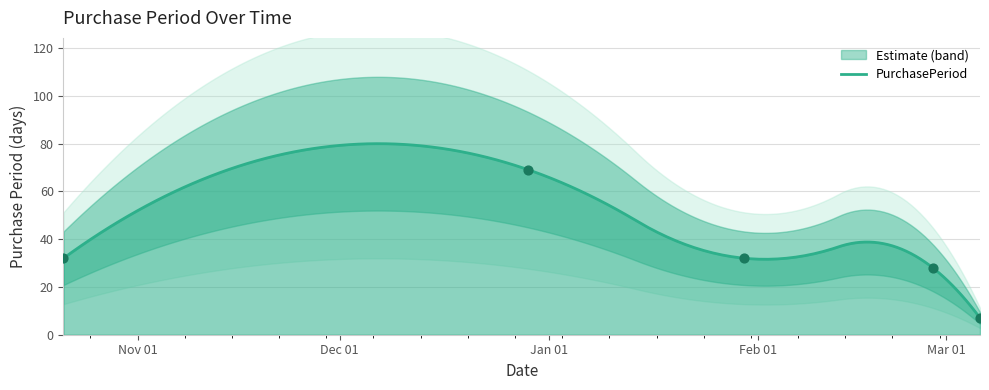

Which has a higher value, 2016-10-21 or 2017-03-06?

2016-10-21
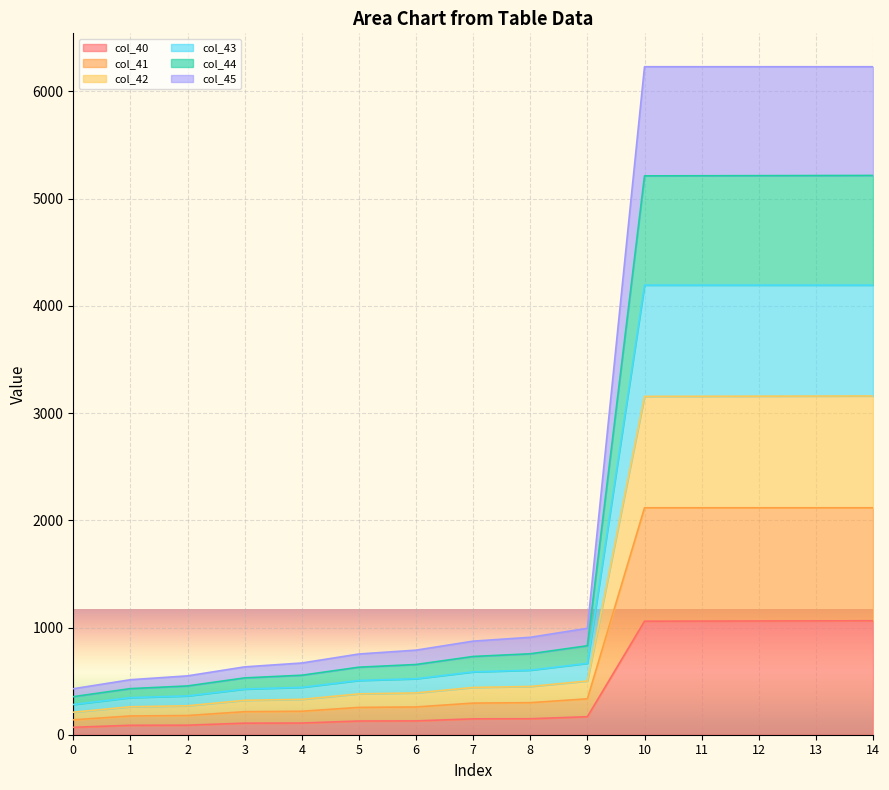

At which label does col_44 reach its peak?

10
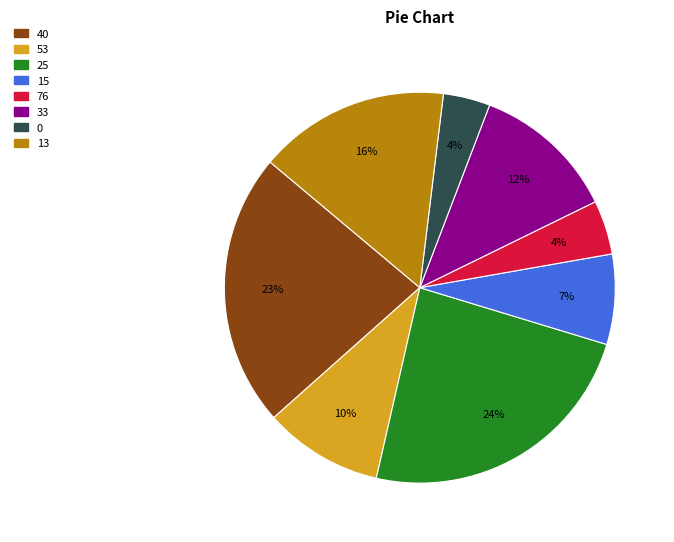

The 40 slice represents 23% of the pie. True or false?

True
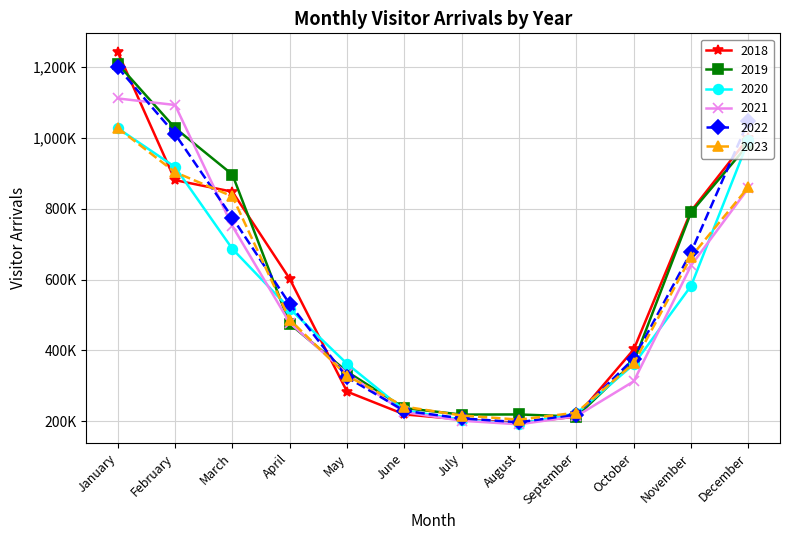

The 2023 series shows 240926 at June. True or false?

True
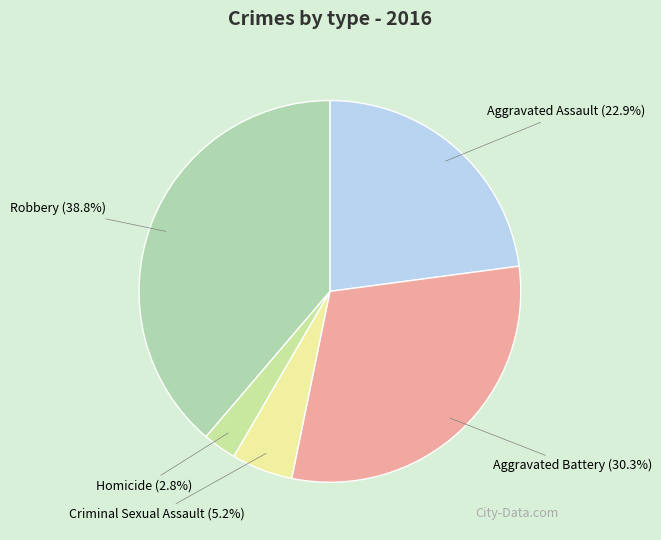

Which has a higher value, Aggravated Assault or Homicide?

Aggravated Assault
· · · ·
Assignment - Count the lines in the material that contain the string "True", matching case exactly. Reply with the number alone.

Written answer - 4